Scientific recognition. Another Rabelesian joke of an exclusion. Scientists and their apprentices spend a fraction of their work time among the research animals that have become the bread and butter of so much of their research. Support staff, in particular animal caretakers spend almost all their work time among them. Yet, the data and knowledge ensuing from such science consists solely of the input of scientists and their apprentices. How could this be right?

We know from observations across all human endeavor that practice makes perfect. Someone who actually plays the piano knows more about playing the piano than one who reads about it or just imagines it. How could I, a scientist, be presumed to know more about research mice when I spent at most a few hours per week among them compared to those caretakers who spent all their work hours among them?

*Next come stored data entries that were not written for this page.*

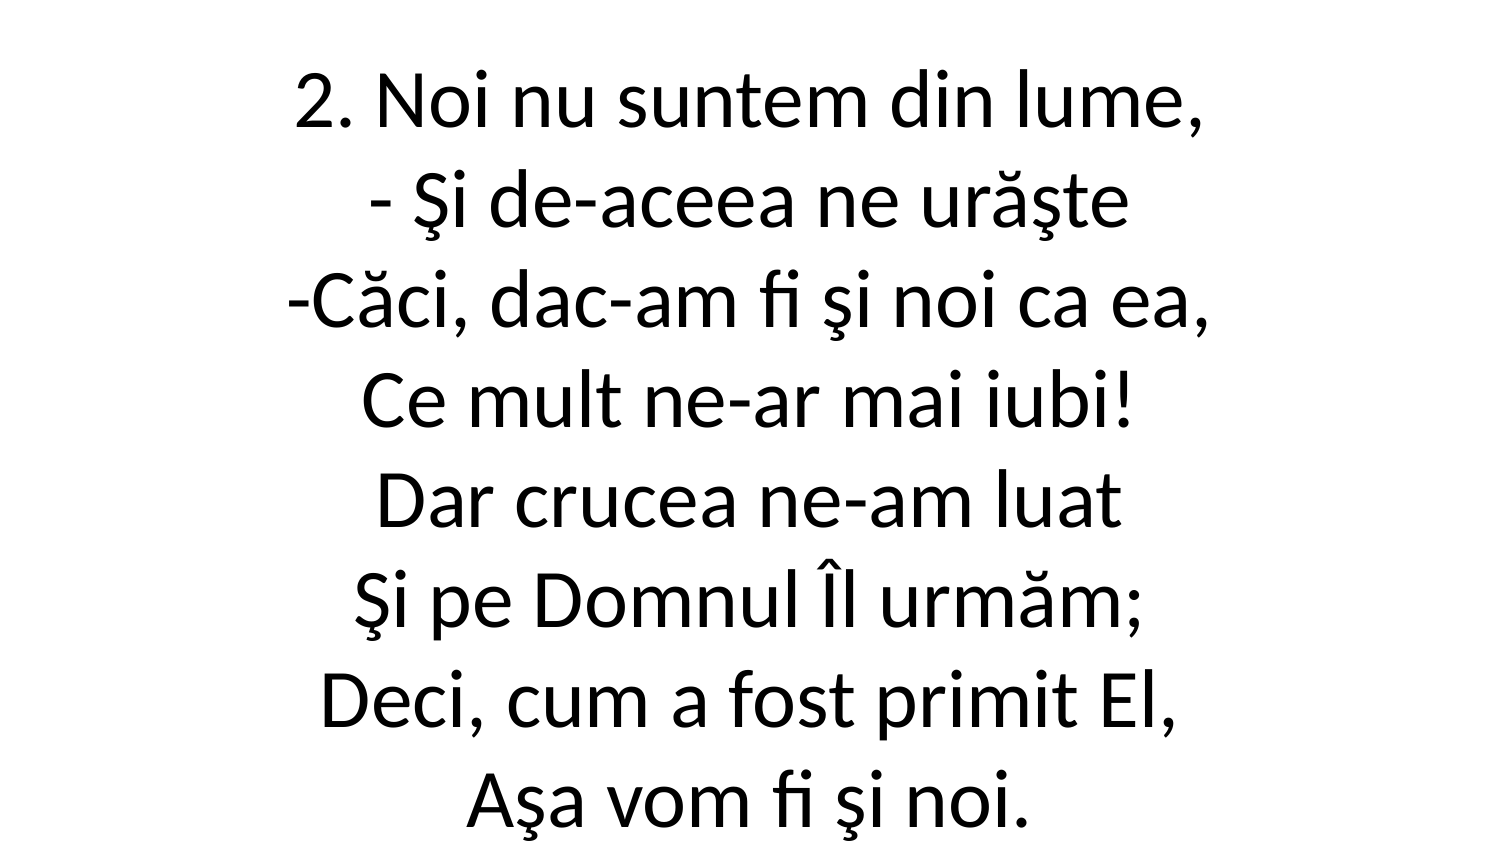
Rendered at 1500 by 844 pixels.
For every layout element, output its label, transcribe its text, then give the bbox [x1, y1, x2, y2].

text_box 2. Noi nu suntem din lume, - Şi de-aceea ne urăşte -Căci, dac-am fi şi noi ca ea, Ce mult ne-ar mai iubi! Dar crucea ne-am luat Şi pe Domnul Îl urmăm; Deci, cum a fost primit El, Aşa vom fi şi noi. [271, 0, 1229, 844]
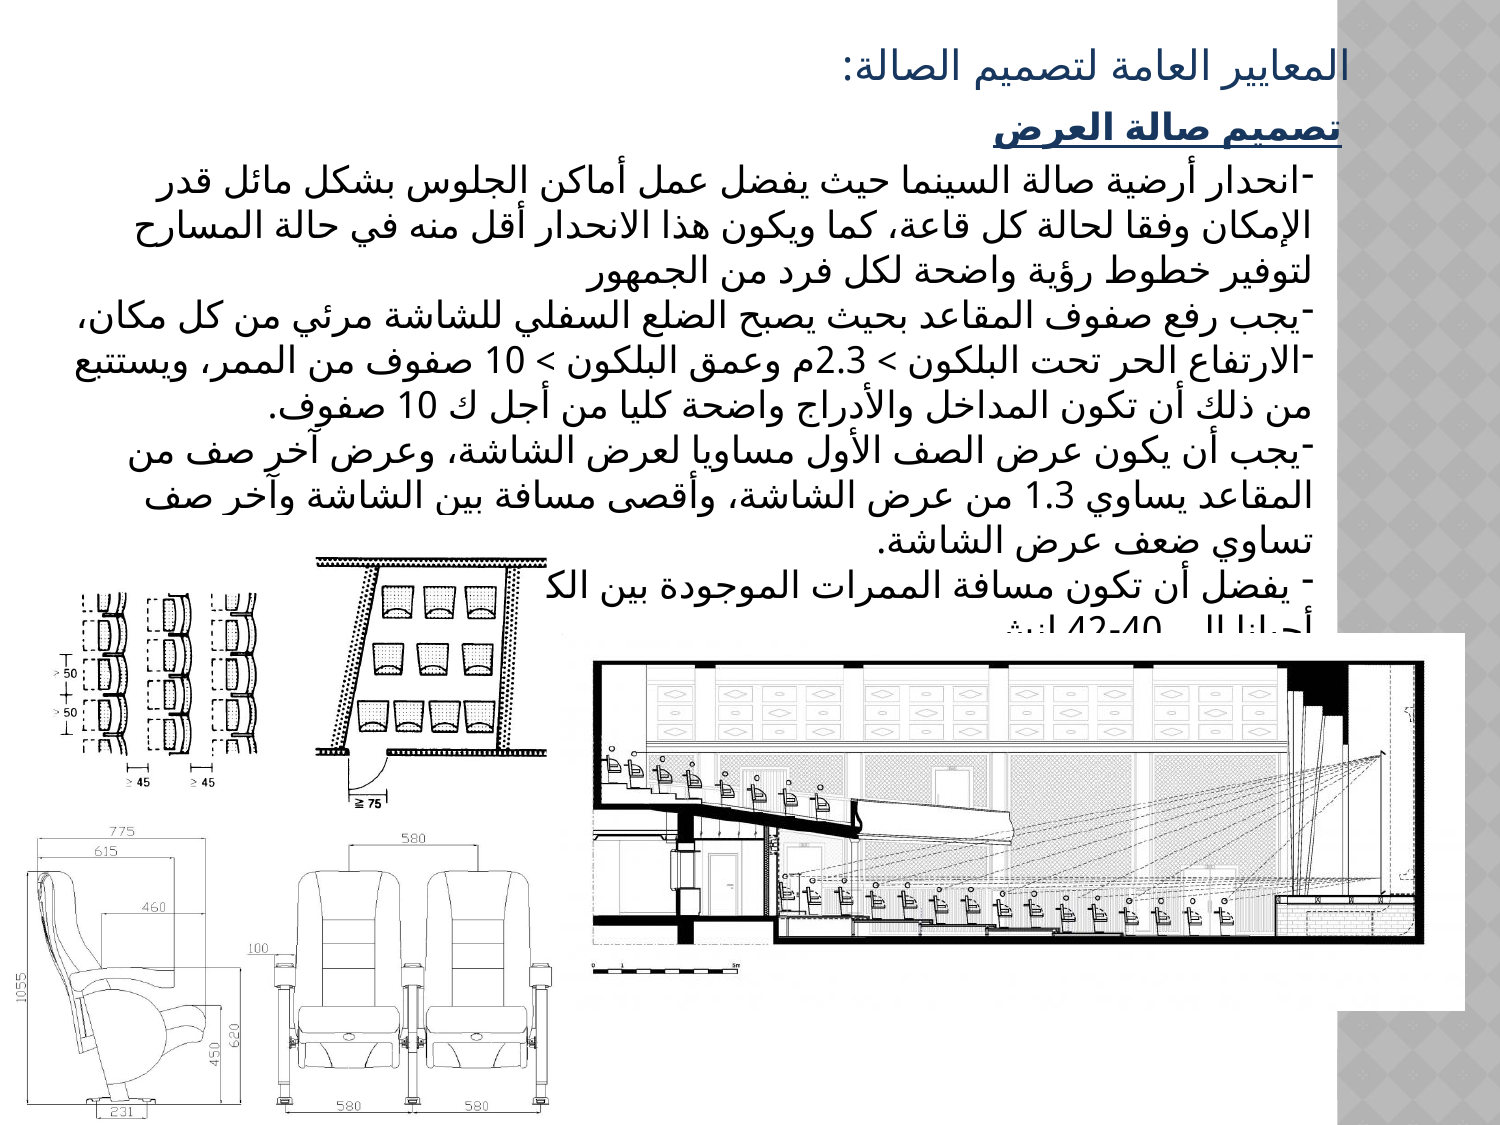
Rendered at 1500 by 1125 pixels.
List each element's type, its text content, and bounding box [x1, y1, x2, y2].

text_box انحدار أرضية صالة السينما حيث يفضل عمل أماكن الجلوس بشكل مائل قدر الإمكان وفقا لحالة كل قاعة، كما ويكون هذا الانحدار أقل منه في حالة المسارح لتوفير خطوط رؤية واضحة لكل فرد من الجمهور يجب رفع صفوف المقاعد بحيث يصبح الضلع السفلي للشاشة مرئي من كل مكان، الارتفاع الحر تحت البلكون > 2.3م وعمق البلكون > 10 صفوف من الممر، ويستتبع من ذلك أن تكون المداخل والأدراج واضحة كليا من أجل ك 10 صفوف. يجب أن يكون عرض الصف الأول مساويا لعرض الشاشة، وعرض آخر صف من المقاعد يساوي 1.3 من عرض الشاشة، وأقصى مسافة بين الشاشة وآخر صف تساوي ضعف عرض الشاشة. يفضل أن تكون مسافة الممرات الموجودة بين الكراسي لا تقل عن 34 إنش، وتصل أحيانا إلى 40-42 إنش. [26, 148, 1329, 638]
picture [17, 514, 547, 809]
picture [560, 632, 1465, 1012]
text_box المعايير العامة لتصميم الصالة: [826, 30, 1377, 96]
picture [5, 810, 562, 1125]
text_box تصميم صالة العرض [978, 95, 1358, 200]
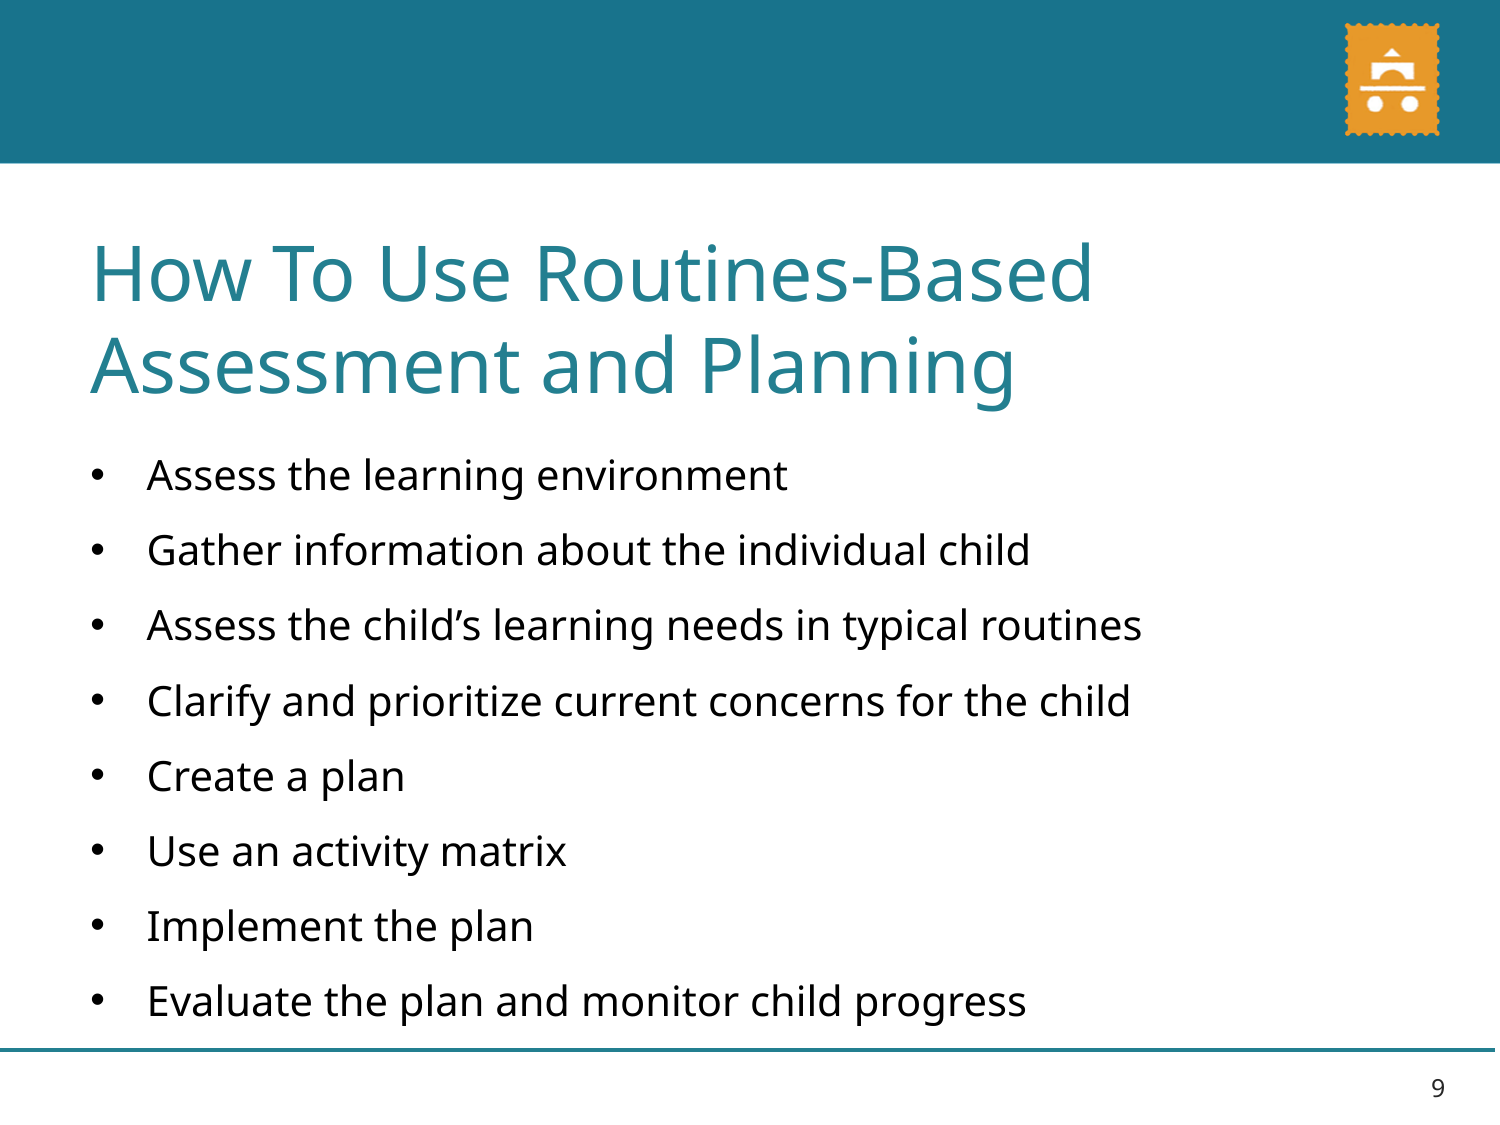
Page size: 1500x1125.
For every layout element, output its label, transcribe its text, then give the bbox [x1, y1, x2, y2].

text_box 9 [1416, 1065, 1500, 1125]
text_box How To Use Routines-Based Assessment and Planning [74, 216, 1451, 417]
text_box Assess the learning environment Gather information about the individual child Assess the child’s learning needs in typical routines Clarify and prioritize current concerns for the child Create a plan Use an activity matrix Implement the plan Evaluate the plan and monitor child progress [75, 441, 1426, 1000]
picture [0, 0, 1500, 1125]
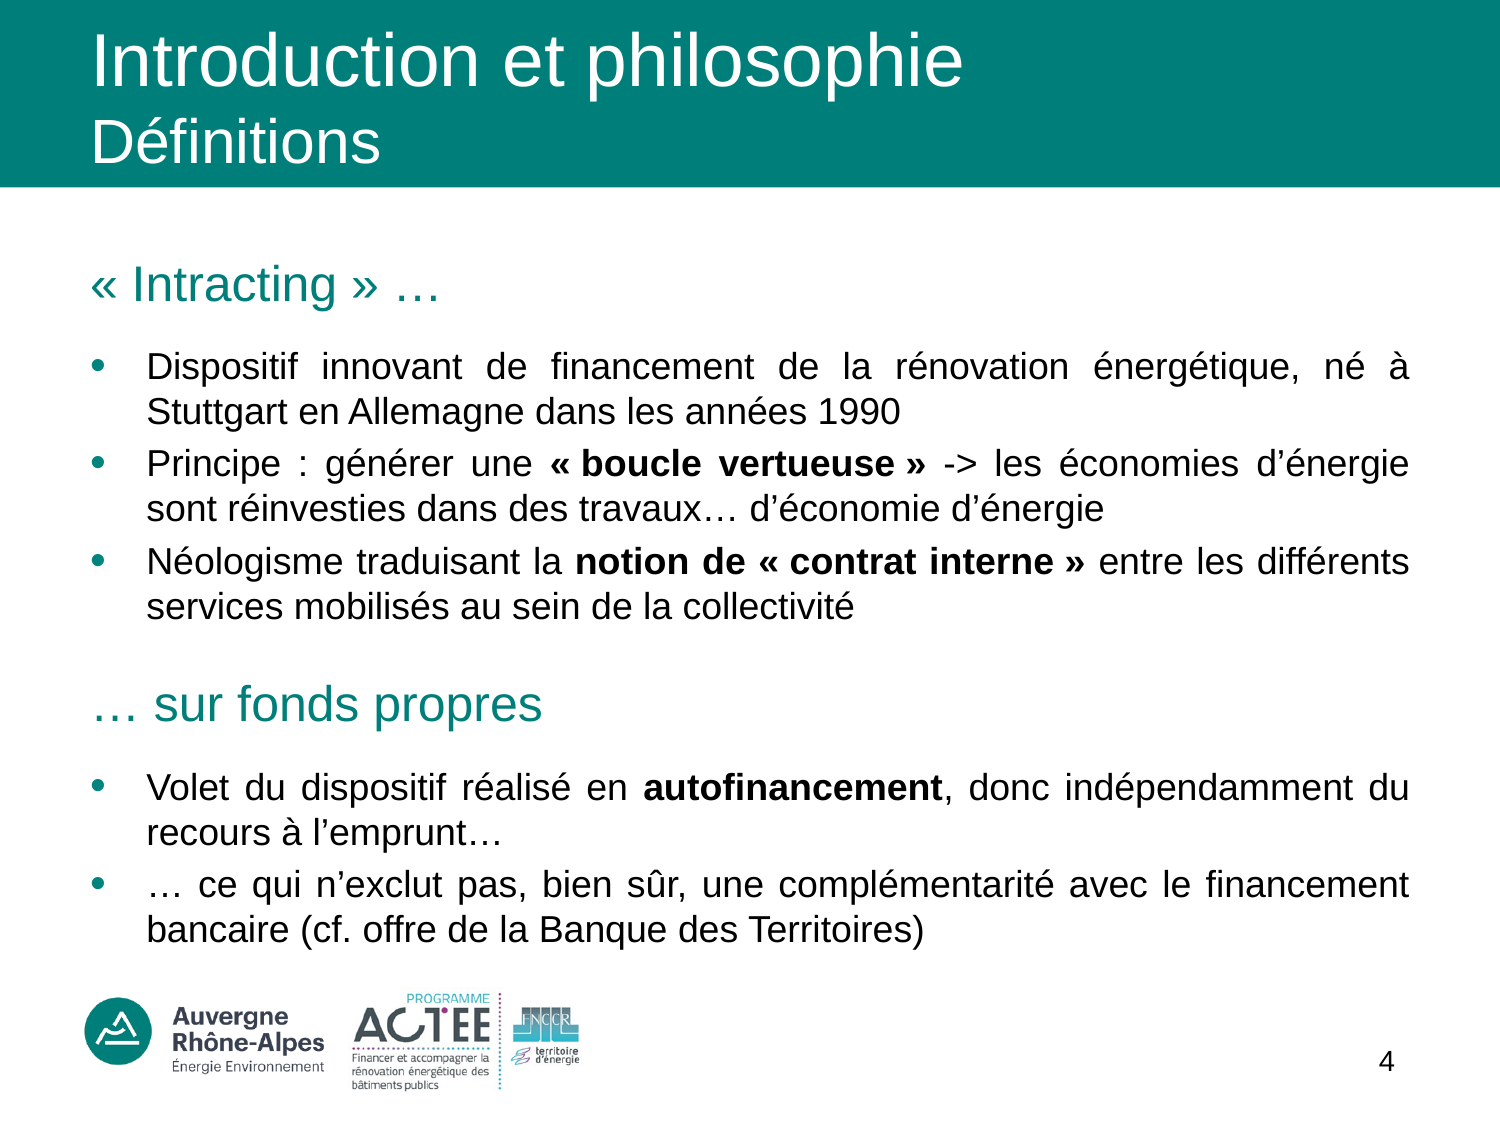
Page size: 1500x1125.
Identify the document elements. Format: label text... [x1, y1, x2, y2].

title Introduction et philosophie Définitions [74, 0, 1426, 188]
list « Intracting » … Dispositif innovant de financement de la rénovation énergétique, né à Stuttgart en Allemagne dans les années 1990 Principe : générer une « boucle vertueuse » -> les économies d’énergie sont réinvesties dans des travaux… d’économie d’énergie Néologisme traduisant la notion de « contrat interne » entre les différents services mobilisés au sein de la collectivité … sur fonds propres Volet du dispositif réalisé en autofinancement, donc indépendamment du recours à l’emprunt… … ce qui n’exclut pas, bien sûr, une complémentarité avec le financement bancaire (cf. offre de la Banque des Territoires) [74, 243, 1426, 918]
picture [348, 987, 586, 1094]
picture [76, 987, 337, 1085]
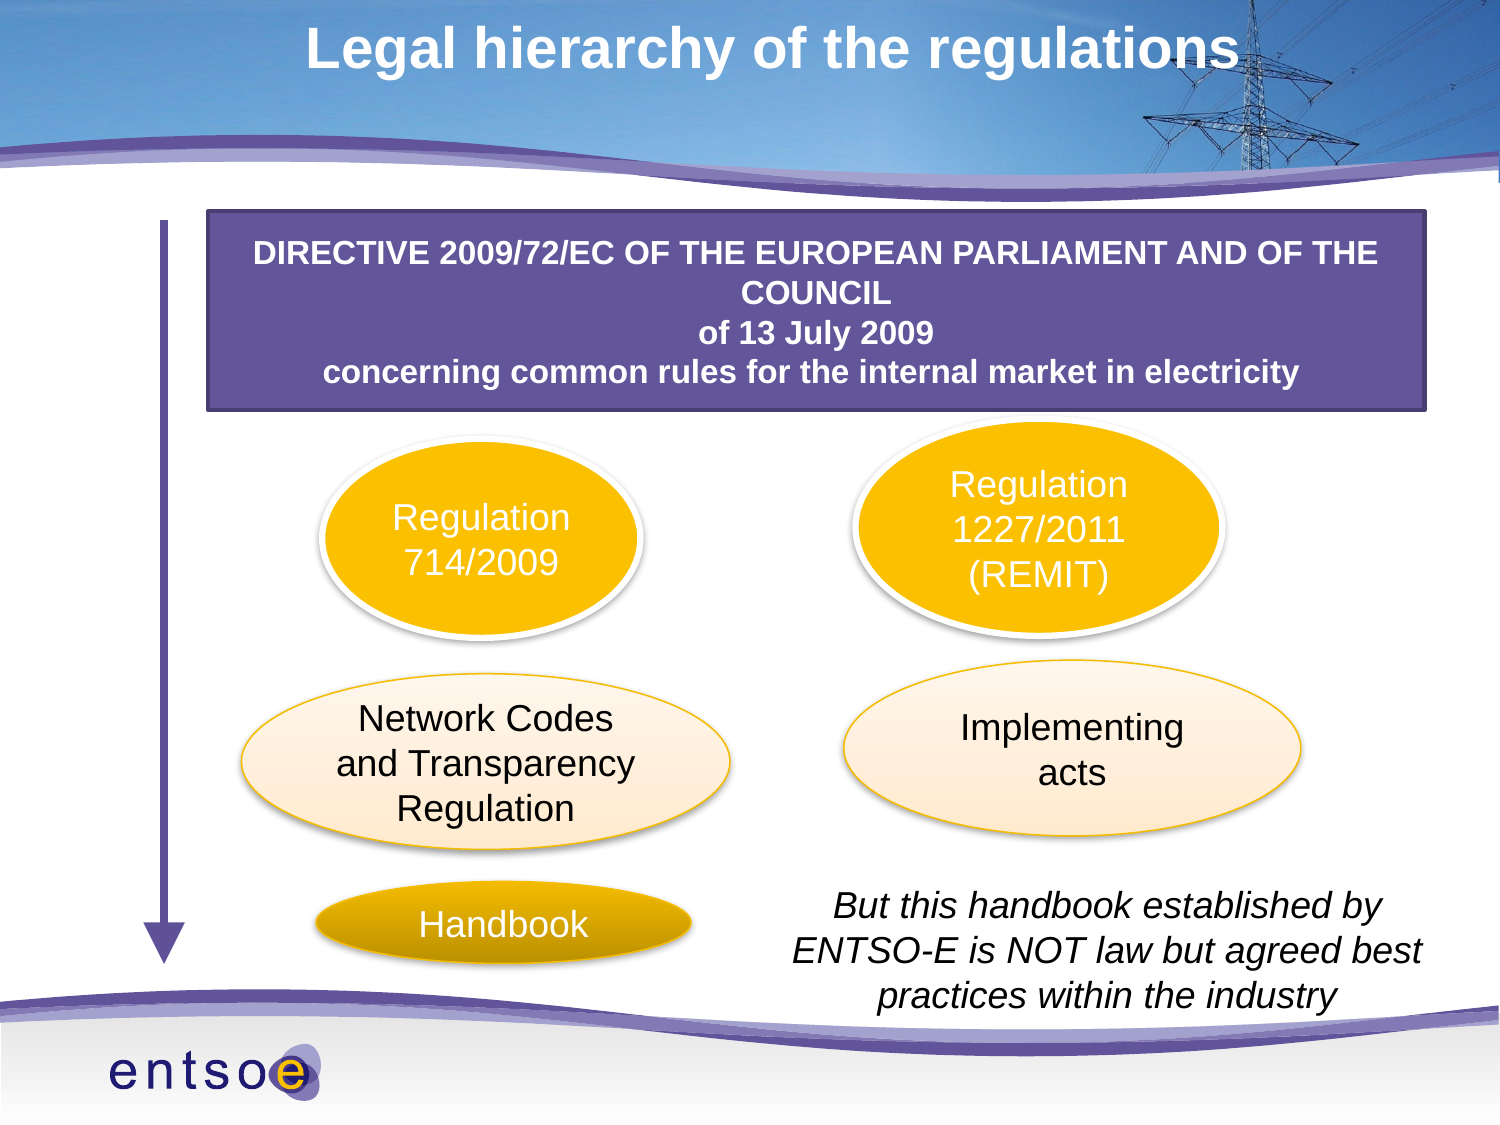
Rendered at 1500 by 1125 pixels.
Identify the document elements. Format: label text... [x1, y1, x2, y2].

In fact I know I learned a lot more about research mice from veterinary technicians and caretakers than from my PI or colleagues. The ones who practice more know more. As simple as that. And yet that inevitable value judgment that accompanies work stratification negates the value of the contribution of those at the lowest rung of the scientific enterprise, debases it and even renders it invisible and worthless. I often wonder how knowledge that ensues from such a grotesque system be merit worthy. It just can't since it excludes the most holistically obtained knowledge. These animal caretakers observe the research animals every single day and know so much more about the nuances of their health and behavior, and yet their knowledge is neither sought nor documented nor recognized. A system of work organization that is not only seriously flawed in its design but also in its intent. The structure of the biomedical research enterprise. A hierarchy that proscribes more than welcomes. Encoded in its very structure with exclusion in its very marrow.

I still remember the little gift bags I used to prepare so carefully for each staff member I worked with in all those animal facilities. Every Christmas. So trite and pathetic. I wanted to change an obscene status quo but I was only one person. Myself an immigrant with my own problems. How could I change an entire system? Yet I felt compelled to do something. So those little gift bags, each costing less than $10. Just a box of candy from CVS and a card. My way of saying I recognize you and your contributions to my research work.

If only the systems within which we find ourselves operating were self-aware enough to be more equitable. If only we each have the political will to make it so. Only then will we have ourselves a world where dignity lies in work, not in the nature of the work.